Supported Frameworks
| Framework | Use Case |
|---|---|
| Apache Spark | Batch ETL, ML feature engineering, streaming |
| Apache Hive | SQL-on-Hadoop, batch queries |
| Presto / Trino | Interactive SQL, low-latency queries |
| Apache Flink | Stateful stream processing |
| HBase | Wide-column NoSQL on HDFS |
| Hadoop MapReduce | Legacy batch processing |
| JupyterHub | Interactive notebooks on the cluster |
Most new workloads use Spark. Presto/Trino is used when you need sub-second interactive query response. Flink is used for streaming pipelines that require exactly-once semantics.
Cost Optimisation
EMR costs come from EC2 instances plus a small EMR management fee per instance-hour.
Use Spot for task nodes: Task nodes hold no HDFS data, so Spot interruptions only slow the job, they do not corrupt it. Spot can be 60-80% cheaper than On-Demand. Always keep at least one On-Demand master and enough On-Demand core nodes for your HDFS replication factor.
Right-size the cluster: Use the Spark UI to check whether executors are memory-constrained (look for GC overhead) or CPU-constrained (look for CPU utilisation). Over-provisioning memory is a common and expensive mistake.
Use transient clusters: Spin up for the job, terminate when done. An idle cluster costs the same as a busy one.
Enable auto-scaling: For long-running clusters, EMR auto-scaling adds and removes task nodes based on YARN pending memory or a custom CloudWatch metric. This prevents paying for idle capacity during off-peak hours.
Use S3 instead of HDFS: Store all persistent data in S3. HDFS requires core nodes with storage, which are more expensive than task nodes. With S3 as the data store, you can run a minimal number of core nodes.
Real-World Scenario: Daily Log Processing Pipeline
A SaaS company processes 500 GB of application logs per day. The data arrives in S3 throughout the day in compressed JSON format. Each night at 02:00, a transient EMR cluster runs four Spark jobs:
- Parse raw JSON and extract structured fields
- Join events with a user dimension table
- Aggregate session metrics by user and day
- Write output to S3 in Parquet, partitioned by date
The cluster uses 1 On-Demand m5.xlarge master, 2 On-Demand m5.2xlarge core nodes, and 8 Spot m5.xlarge task nodes (instance fleet with three alternative types). The cluster runs for 45 minutes and terminates automatically. Total cost: approximately 180+ per month.
Interview Notes
Q: What is the difference between core nodes and task nodes? Core nodes run YARN NodeManager and HDFS DataNode — they store data and process tasks. Task nodes run only YARN NodeManager — they process tasks but do not store HDFS data. Because task nodes hold no data, they can be Spot instances. Losing a task node slows the job; losing a core node can cause HDFS data loss if replication is insufficient.

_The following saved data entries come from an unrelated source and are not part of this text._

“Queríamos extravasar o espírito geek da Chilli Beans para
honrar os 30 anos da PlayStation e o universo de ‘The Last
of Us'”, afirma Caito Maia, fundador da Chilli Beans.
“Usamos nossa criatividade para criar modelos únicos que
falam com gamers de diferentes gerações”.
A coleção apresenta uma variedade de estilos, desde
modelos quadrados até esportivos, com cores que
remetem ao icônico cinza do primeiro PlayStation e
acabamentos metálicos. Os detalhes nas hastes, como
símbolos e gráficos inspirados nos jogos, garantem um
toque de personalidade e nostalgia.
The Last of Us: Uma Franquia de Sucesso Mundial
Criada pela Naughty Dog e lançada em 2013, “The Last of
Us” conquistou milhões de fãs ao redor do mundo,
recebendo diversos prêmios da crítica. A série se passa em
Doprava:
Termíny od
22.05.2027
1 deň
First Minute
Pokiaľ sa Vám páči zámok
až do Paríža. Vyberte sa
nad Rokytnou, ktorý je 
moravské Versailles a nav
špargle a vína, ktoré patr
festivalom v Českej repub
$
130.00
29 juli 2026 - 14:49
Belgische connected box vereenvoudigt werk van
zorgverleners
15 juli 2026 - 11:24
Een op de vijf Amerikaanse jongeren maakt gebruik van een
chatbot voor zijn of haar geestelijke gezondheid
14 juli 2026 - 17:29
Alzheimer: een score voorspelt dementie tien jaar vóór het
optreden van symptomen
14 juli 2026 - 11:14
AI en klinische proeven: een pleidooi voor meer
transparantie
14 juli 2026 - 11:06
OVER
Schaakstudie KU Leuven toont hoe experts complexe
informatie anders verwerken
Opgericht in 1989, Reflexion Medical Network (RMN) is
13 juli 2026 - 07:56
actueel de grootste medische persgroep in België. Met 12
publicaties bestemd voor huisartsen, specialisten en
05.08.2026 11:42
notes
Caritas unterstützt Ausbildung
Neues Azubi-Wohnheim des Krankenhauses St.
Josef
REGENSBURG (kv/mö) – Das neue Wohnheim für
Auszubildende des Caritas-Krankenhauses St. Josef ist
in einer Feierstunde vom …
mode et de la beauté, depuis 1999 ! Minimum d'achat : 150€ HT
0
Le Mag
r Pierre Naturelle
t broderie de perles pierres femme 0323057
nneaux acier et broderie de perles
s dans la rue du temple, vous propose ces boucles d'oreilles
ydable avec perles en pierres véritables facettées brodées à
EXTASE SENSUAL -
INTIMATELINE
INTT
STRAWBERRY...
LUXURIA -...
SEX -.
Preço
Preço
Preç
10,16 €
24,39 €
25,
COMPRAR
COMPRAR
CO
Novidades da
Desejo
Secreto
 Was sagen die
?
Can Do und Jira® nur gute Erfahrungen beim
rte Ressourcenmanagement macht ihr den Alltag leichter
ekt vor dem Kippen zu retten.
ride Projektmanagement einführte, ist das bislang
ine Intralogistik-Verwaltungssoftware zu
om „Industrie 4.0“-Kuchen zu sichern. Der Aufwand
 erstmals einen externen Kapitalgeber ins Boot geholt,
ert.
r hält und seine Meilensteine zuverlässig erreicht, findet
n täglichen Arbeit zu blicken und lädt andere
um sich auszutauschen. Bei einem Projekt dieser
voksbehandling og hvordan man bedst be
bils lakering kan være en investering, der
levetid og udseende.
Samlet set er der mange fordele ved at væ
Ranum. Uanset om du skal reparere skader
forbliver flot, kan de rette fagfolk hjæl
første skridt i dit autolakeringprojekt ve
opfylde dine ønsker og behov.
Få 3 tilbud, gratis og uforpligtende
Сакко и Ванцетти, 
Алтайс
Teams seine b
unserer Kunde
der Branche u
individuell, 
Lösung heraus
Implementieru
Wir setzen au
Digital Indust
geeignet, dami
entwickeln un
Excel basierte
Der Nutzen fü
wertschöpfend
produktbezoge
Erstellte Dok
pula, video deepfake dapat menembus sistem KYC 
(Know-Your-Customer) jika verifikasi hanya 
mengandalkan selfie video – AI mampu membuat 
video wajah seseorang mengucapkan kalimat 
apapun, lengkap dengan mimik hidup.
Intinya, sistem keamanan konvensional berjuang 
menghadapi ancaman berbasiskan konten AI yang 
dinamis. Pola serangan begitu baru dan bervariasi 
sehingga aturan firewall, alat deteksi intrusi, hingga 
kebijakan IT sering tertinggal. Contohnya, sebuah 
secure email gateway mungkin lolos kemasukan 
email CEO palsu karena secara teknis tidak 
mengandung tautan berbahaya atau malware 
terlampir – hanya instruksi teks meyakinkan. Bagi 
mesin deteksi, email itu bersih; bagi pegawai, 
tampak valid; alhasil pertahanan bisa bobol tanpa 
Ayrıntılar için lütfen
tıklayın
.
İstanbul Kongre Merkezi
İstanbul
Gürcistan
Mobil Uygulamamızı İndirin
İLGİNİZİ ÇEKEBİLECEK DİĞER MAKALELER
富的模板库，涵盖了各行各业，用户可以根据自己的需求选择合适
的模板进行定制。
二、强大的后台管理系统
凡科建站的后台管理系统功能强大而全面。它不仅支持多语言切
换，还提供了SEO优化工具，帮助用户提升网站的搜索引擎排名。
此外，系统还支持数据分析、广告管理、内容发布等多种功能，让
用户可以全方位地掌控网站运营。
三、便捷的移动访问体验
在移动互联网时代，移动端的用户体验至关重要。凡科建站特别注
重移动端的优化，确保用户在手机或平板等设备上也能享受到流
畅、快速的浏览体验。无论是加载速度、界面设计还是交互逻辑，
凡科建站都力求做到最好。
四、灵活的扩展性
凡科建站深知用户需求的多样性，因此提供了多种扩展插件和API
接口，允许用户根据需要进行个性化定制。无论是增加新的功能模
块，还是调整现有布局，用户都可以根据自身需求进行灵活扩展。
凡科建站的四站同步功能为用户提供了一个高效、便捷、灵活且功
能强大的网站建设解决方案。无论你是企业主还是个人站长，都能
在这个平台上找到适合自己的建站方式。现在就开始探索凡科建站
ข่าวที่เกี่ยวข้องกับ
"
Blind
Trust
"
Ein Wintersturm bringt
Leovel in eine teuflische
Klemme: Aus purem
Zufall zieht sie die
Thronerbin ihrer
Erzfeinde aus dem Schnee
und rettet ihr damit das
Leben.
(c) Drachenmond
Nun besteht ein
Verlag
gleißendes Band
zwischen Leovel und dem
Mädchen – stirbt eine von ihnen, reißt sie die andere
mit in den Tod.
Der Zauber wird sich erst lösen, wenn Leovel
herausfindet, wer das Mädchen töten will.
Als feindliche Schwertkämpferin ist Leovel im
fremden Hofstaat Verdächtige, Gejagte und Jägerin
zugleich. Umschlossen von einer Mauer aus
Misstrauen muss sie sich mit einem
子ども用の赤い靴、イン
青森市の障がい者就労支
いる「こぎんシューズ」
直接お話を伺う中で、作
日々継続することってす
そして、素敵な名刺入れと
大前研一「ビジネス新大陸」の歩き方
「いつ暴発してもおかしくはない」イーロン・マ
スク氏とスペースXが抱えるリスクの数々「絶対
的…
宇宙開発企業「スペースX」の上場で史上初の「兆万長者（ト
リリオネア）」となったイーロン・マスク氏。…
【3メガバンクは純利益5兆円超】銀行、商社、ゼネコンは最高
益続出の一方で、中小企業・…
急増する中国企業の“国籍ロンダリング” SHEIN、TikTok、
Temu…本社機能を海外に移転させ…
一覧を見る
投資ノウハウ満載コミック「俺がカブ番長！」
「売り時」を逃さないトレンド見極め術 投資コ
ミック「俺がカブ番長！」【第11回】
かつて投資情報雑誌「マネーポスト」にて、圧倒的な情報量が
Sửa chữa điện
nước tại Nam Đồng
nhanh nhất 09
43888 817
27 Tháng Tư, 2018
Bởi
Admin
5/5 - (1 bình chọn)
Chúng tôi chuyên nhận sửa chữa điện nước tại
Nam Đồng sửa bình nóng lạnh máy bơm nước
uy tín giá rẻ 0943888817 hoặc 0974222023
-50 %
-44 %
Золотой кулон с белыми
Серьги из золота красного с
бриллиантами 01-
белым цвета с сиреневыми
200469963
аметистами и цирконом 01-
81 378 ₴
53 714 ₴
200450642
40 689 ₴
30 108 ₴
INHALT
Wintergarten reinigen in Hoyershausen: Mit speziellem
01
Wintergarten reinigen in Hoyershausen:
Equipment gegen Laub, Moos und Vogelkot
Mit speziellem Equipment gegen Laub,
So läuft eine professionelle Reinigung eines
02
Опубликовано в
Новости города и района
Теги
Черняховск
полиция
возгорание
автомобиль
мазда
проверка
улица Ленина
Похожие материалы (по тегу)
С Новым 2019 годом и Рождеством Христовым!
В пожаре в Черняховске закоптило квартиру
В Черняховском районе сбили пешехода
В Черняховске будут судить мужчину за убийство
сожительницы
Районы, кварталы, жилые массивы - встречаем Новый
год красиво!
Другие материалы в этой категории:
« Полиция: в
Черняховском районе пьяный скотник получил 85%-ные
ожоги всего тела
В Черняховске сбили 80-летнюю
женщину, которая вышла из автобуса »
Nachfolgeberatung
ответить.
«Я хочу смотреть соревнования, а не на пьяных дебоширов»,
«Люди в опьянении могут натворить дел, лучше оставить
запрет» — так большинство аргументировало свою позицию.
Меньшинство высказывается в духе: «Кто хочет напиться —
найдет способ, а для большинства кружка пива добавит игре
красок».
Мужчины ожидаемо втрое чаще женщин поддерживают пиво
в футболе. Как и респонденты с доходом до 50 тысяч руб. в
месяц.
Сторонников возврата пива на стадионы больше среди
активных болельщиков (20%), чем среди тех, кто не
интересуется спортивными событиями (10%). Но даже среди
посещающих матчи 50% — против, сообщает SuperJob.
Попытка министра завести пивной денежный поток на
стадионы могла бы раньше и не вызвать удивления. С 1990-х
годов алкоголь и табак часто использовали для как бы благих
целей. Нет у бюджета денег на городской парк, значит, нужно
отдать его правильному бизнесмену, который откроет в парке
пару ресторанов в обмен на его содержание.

Q: What is EMRFS, and why does it matter? EMRFS is a connector that allows EMR to use S3 as a distributed file system. It implements the Hadoop FileSystem API for S3, enabling Spark and Hive jobs to read and write S3 with the same API calls they would use for HDFS. EMRFS consistent view (now powered by S3 strong consistency) prevents issues where a file written by one node is not immediately visible to another.
Q: When would you choose EMR over Glue? Choose EMR when you need full control over Spark configuration, custom JARs or libraries not available in Glue, specific instance types, persistent clusters for interactive workloads (JupyterHub), or non-Spark frameworks like Flink or Presto. Choose Glue when you want zero cluster management and are building scheduled Spark batch ETL jobs.
Q: What is a bootstrap action in EMR? A shell script that runs on every node in the cluster before the framework software starts. Used to install additional libraries, set environment variables, configure system settings, or copy custom configuration files from S3.